Not long after Warren’s declaration of war on Silicon Valley, several tech executives issued public protests. Tim Cook, in a CNBC interview, said that Apple wasn’t a monopoly and objected to being lumped in with Google and Facebook; other critics suggested that the Warren plan was too vague and would be difficult to implement. In August, 2017, around a year after Warren’s New America speech, the Open Markets Institute was ousted from the New America Foundation, reportedly after the former Google C.E.O. Eric Schmidt—one of the Foundation’s major funders—complained about an article that the Institute had published in support of sanctions that the European Union had levied against Google for antitrust violations. (New America’s president, Anne-Marie Slaughter, publicly denied that this was the reason Open Markets was asked to leave; the think tank has since been reëstablished independently).
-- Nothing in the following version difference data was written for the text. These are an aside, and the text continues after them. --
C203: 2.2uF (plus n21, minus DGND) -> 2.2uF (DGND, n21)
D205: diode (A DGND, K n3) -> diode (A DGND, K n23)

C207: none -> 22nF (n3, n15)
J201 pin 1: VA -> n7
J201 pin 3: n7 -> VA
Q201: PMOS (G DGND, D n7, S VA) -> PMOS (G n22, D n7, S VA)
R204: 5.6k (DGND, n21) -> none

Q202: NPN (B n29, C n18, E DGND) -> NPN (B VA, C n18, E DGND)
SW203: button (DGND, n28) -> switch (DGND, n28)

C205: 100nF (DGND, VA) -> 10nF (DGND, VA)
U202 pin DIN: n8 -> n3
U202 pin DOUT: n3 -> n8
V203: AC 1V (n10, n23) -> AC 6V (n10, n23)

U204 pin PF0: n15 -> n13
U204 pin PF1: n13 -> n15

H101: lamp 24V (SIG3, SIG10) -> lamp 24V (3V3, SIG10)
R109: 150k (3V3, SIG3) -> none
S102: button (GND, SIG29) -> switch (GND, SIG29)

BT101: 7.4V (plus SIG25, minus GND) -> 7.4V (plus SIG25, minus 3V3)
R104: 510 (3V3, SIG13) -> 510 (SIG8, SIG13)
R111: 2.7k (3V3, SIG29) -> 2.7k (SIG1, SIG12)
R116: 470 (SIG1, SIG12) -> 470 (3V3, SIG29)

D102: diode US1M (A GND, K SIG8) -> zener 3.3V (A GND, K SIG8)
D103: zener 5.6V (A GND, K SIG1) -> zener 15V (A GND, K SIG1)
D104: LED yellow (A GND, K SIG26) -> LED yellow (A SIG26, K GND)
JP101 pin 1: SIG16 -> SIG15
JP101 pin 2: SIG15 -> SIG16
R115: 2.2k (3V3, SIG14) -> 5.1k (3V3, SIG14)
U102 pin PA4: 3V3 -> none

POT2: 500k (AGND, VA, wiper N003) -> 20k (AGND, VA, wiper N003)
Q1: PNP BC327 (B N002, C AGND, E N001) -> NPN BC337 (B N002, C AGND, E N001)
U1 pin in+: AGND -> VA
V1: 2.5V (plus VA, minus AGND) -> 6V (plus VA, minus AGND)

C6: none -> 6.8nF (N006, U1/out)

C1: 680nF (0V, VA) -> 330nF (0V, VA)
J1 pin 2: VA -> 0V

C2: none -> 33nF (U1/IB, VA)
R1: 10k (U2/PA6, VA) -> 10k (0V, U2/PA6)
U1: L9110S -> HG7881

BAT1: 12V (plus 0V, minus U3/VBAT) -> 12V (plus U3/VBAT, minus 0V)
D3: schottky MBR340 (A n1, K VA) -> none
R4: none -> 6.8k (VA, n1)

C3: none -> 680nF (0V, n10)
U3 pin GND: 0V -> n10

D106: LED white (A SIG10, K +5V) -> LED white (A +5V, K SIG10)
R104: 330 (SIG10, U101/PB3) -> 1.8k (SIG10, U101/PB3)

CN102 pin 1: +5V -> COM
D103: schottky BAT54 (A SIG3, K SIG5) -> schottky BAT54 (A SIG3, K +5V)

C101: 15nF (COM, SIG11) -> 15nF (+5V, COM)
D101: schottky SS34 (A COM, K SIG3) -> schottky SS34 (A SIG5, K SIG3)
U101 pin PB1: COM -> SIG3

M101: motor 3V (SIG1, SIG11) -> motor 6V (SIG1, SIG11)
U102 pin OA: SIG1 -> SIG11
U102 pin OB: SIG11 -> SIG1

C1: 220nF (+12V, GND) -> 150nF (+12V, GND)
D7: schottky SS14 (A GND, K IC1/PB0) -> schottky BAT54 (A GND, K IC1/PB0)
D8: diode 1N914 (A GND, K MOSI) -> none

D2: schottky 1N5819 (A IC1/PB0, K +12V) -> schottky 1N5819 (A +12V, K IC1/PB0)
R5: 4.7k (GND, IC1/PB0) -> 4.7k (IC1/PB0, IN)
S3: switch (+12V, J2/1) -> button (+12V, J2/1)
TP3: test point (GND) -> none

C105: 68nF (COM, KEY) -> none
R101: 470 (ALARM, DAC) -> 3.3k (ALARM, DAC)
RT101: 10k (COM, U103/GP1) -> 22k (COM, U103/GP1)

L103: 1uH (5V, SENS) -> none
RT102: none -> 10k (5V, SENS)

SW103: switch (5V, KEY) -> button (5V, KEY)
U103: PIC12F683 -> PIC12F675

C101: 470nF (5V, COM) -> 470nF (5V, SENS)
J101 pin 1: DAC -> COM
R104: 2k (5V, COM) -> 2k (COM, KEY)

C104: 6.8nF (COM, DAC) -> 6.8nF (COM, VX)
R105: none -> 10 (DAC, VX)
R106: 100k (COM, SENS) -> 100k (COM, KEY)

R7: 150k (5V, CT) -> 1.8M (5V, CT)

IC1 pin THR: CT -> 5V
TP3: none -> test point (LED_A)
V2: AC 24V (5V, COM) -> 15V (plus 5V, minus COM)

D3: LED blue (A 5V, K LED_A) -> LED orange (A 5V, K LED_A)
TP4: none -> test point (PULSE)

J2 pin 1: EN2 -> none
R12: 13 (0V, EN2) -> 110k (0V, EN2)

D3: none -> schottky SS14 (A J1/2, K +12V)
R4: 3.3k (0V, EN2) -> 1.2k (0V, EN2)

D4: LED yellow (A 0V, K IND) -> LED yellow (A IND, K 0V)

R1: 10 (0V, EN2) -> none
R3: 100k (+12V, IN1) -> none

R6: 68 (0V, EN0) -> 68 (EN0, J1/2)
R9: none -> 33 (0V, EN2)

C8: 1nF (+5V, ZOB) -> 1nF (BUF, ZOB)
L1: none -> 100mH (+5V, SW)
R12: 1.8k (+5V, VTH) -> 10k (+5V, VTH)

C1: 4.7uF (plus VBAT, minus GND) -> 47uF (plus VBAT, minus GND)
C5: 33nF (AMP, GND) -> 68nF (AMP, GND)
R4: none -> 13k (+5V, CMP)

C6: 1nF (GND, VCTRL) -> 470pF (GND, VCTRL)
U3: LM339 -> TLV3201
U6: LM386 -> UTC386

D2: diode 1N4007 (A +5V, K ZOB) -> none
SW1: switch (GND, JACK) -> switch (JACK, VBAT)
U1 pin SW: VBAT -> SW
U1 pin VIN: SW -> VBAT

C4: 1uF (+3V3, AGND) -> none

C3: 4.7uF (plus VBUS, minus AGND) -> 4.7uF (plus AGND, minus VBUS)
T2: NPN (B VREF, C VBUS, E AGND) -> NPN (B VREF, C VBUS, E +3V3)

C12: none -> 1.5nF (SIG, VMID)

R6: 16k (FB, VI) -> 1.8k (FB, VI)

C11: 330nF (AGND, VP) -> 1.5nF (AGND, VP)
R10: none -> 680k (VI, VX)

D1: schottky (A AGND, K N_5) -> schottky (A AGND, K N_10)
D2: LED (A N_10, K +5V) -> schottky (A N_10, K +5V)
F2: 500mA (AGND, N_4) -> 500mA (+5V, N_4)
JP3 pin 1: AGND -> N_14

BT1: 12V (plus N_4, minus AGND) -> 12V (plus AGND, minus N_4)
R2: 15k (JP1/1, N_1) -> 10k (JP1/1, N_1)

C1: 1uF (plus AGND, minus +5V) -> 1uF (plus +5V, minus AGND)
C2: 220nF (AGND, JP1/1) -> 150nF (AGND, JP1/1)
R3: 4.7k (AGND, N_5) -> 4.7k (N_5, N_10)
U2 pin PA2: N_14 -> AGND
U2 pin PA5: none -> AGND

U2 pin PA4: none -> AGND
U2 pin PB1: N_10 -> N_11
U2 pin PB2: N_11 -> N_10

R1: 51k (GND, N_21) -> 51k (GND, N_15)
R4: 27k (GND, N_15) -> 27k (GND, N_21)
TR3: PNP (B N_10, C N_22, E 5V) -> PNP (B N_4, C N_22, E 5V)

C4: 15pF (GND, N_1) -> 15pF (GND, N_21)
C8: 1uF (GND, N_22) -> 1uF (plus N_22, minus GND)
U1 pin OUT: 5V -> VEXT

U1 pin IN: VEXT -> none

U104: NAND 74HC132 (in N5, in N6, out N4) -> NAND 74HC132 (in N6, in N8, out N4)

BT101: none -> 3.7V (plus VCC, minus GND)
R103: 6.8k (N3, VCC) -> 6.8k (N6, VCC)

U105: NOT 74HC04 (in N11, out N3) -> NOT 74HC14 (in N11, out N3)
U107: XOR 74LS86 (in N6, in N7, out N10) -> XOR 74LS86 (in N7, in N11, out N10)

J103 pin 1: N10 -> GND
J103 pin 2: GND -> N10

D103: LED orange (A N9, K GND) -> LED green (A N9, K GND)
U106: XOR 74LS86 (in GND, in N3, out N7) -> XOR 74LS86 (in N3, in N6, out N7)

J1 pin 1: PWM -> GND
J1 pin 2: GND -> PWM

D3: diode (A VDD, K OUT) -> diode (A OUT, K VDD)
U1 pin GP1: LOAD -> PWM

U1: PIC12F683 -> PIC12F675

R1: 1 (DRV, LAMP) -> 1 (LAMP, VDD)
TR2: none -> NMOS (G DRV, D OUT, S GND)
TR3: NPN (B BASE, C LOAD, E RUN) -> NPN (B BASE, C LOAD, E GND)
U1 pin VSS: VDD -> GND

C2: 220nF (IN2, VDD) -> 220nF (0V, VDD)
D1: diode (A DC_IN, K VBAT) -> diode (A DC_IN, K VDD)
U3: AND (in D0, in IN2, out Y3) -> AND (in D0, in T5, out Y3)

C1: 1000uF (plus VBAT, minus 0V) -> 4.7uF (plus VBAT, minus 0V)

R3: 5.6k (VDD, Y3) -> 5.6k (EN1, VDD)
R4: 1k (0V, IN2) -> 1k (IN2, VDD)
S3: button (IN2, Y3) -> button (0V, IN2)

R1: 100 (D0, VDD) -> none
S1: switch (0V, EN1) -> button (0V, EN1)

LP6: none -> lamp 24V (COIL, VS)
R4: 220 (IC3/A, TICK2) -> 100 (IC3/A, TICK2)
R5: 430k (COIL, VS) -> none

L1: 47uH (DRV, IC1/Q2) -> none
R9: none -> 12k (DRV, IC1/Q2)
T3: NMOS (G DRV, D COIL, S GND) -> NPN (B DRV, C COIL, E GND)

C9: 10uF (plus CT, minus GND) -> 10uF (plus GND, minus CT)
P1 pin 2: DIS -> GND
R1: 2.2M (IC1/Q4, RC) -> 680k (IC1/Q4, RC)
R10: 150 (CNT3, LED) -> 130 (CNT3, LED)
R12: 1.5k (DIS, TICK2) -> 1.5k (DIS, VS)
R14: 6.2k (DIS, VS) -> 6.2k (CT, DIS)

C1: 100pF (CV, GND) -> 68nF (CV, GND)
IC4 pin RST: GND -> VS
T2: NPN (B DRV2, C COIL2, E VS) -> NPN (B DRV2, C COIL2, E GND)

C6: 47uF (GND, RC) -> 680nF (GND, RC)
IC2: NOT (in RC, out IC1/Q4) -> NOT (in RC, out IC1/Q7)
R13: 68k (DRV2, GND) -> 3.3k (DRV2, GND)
According to Sandeep Vaheesan, the legal director at the Open Markets Institute, the kinds of reforms Warren is proposing aren’t as radical as they sound. The weakening of the old system, he said, had been “a bipartisan project,” and people are once again starting to realize that the way the government and the public look at giant corporations needs to change. “I think the 2008 crisis led to a critical reëvaluation of the structure of our economy, and to the law and politics that have given rise to our current system,” he said. He also cited the publication of Thomas Picketty’s book “Capital in the Twenty-First Century,” from 2013, which had drawn significant attention to income and wealth inequality; the Occupy Wall Street movement; and the campaign for net neutrality as factors that roused public attention. Warren’s plan, he added, involved reversing merger transactions that are only a few years old. “I think that her ideas would really challenge the core model of these Big Tech companies,” he said. “It would force them to behave in more socially responsible ways.”